# Picking a color is driving me nuts...please help me!



## melissaandkris (Jun 16, 2008)

moved to interior decorating....Sorry i think it put this in the wrong place.


----------



## slickshift (Aug 25, 2005)

Have you referred to a color wheel?
Sometimes it leads you to someplace you didn't expect...and it can be fun

If my monitor and your pictures are close to being true, then it looks like you are in the yellow/brown areas
Sometimes it's good to go complimentary (opposite on the color wheel), which would bring you to the blues
Sometime a triad is nice (like dividing a pie into three pieces), which would bring you to green/blue, or violets on the other side









(image courtesy realcolorwheel.com)


----------



## melissaandkris (Jun 16, 2008)

Thanks. that's a good idea that I had not thought of.


----------



## Sir MixAlot (Apr 4, 2008)

Click Here. Then click on the sample room you want to paint. Then click on the one that is most similar to your space. Then click drag colors to walls, trim , ceilng, and more. Hope this helps.:thumbsup:


----------



## sasha689 (May 2, 2008)

Ah! Thanks Sir MixAlot! That is a great link! It will definitely help with my color dilemma. 



Sir MixAlot said:


> Click Here. Then click on the sample room you want to paint. Then click on the one that is most similar to your space. Then click drag colors to walls, trim , ceilng, and more. Hope this helps.:thumbsup:


----------



## Sir MixAlot (Apr 4, 2008)

sasha689 said:


> Ah! Thanks Sir MixAlot! That is a great link! It will definitely help with my color dilemma.

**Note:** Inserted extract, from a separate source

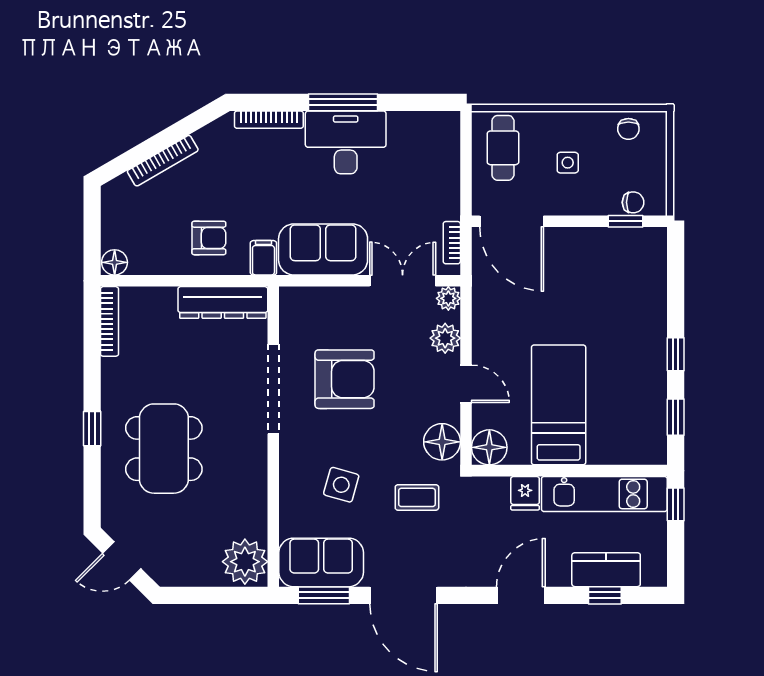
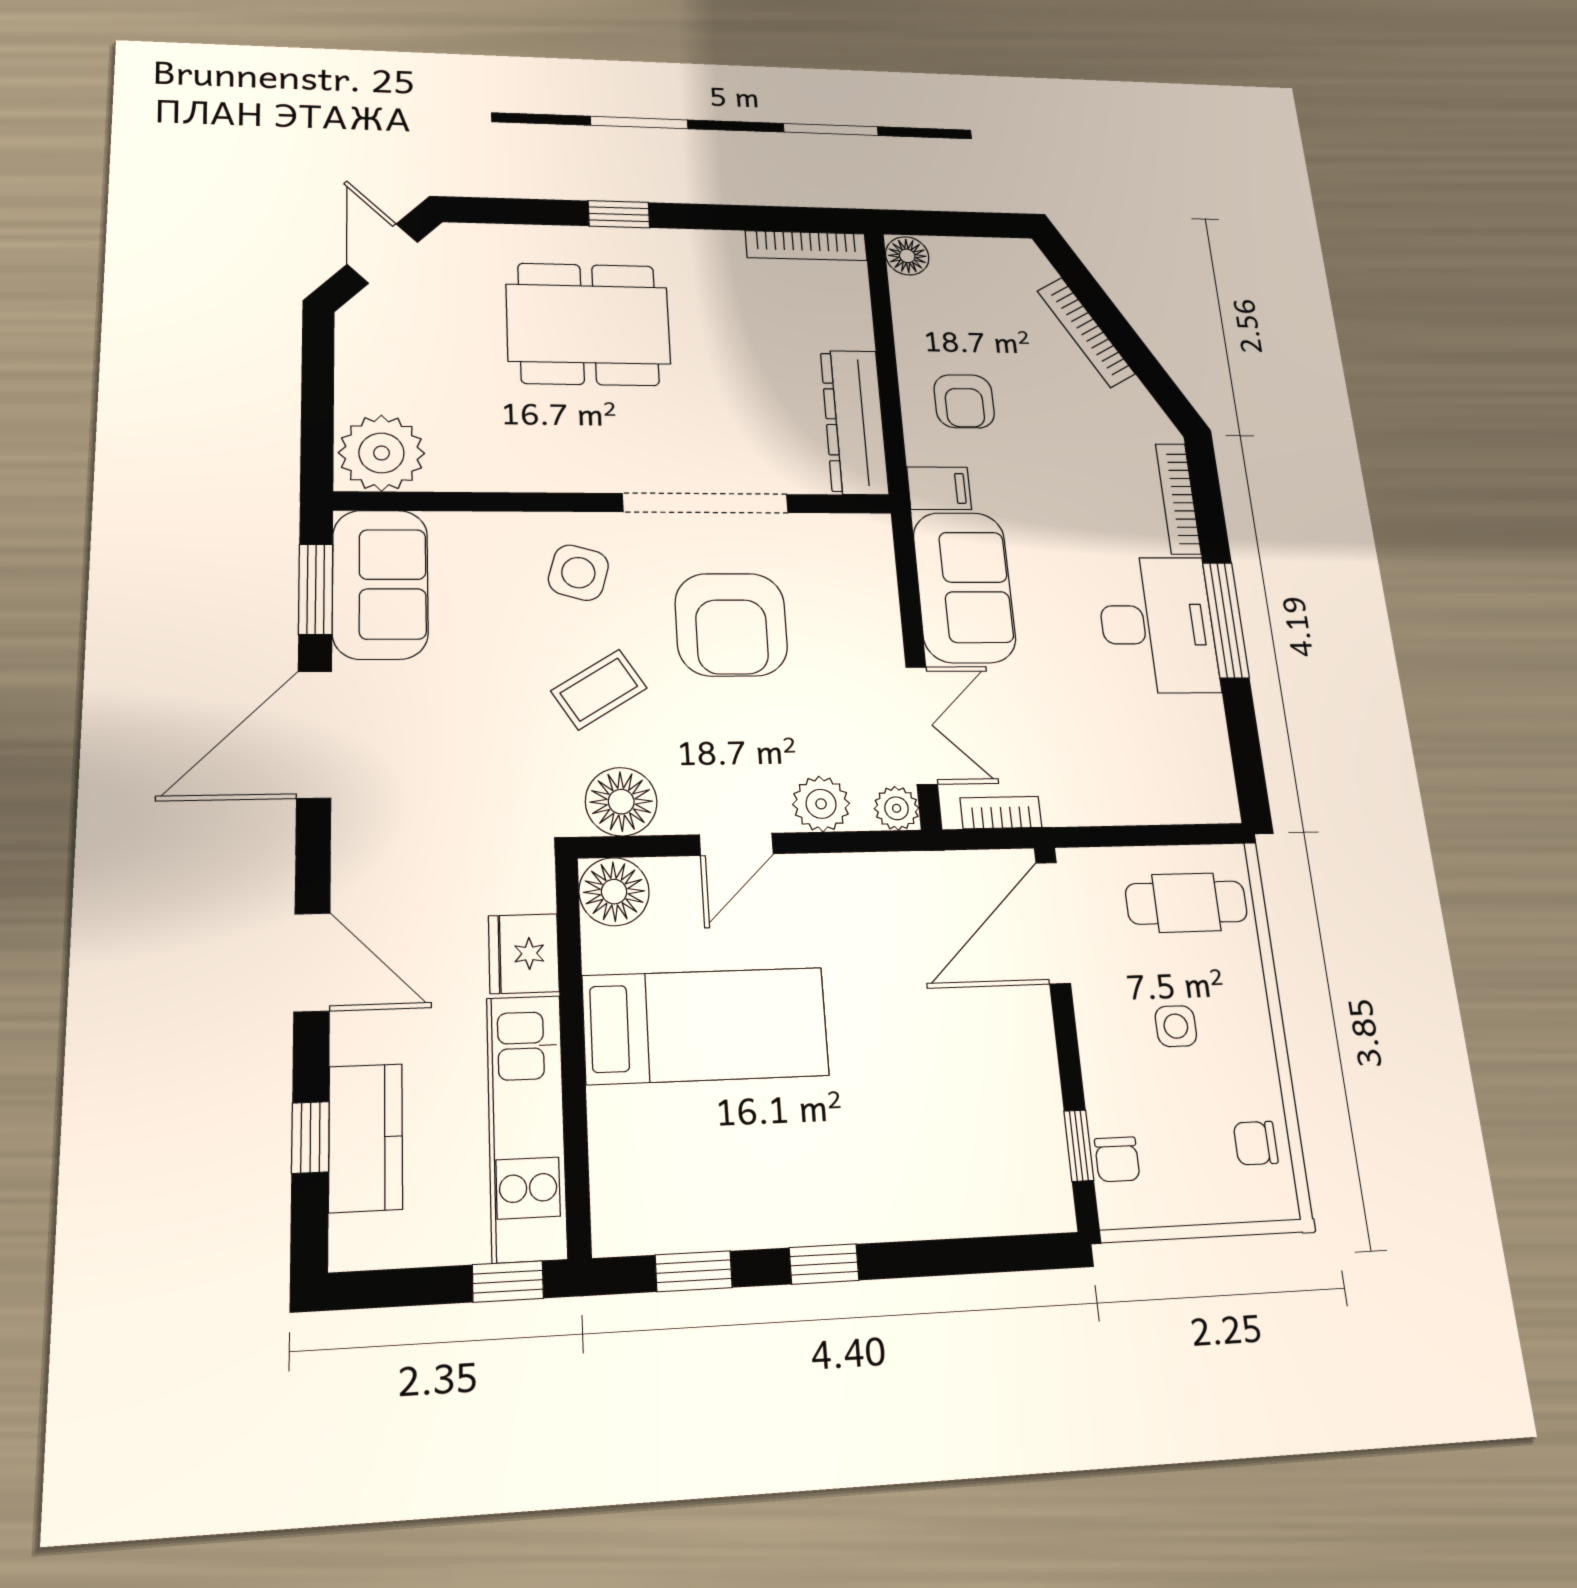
side table: (341, 485) -> (578, 573), moved
fridge: (525, 493) -> (524, 954), width x1.38
coffee table: (417, 497) -> (599, 690), moved, turned 58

Yes that's a great tool from Sherwin Williams. I mess around with it all the time.


----------



## Allison1888 (Mar 16, 2008)

*picking colors*

www.benjaminmoore.com also has one -- called color selector or something like that.


----------



## nicetry (Jun 23, 2008)

Picking a color is fun, once you decide on the mood of the room. Do you want a warm, cool, bright, romantic, etc. feel. Once you decide that then you can you can bring swatches of your furniture, window coverings, or whatever and match to that. It's easier to paint around furniture, etc than vice versa (my opinion) since it usually have colors in them to help make things pop out more.

The tools above are also great to get you started. Also, check out your family and friends homes. If they have nice colors, ask them how they chose.
Good luck.


----------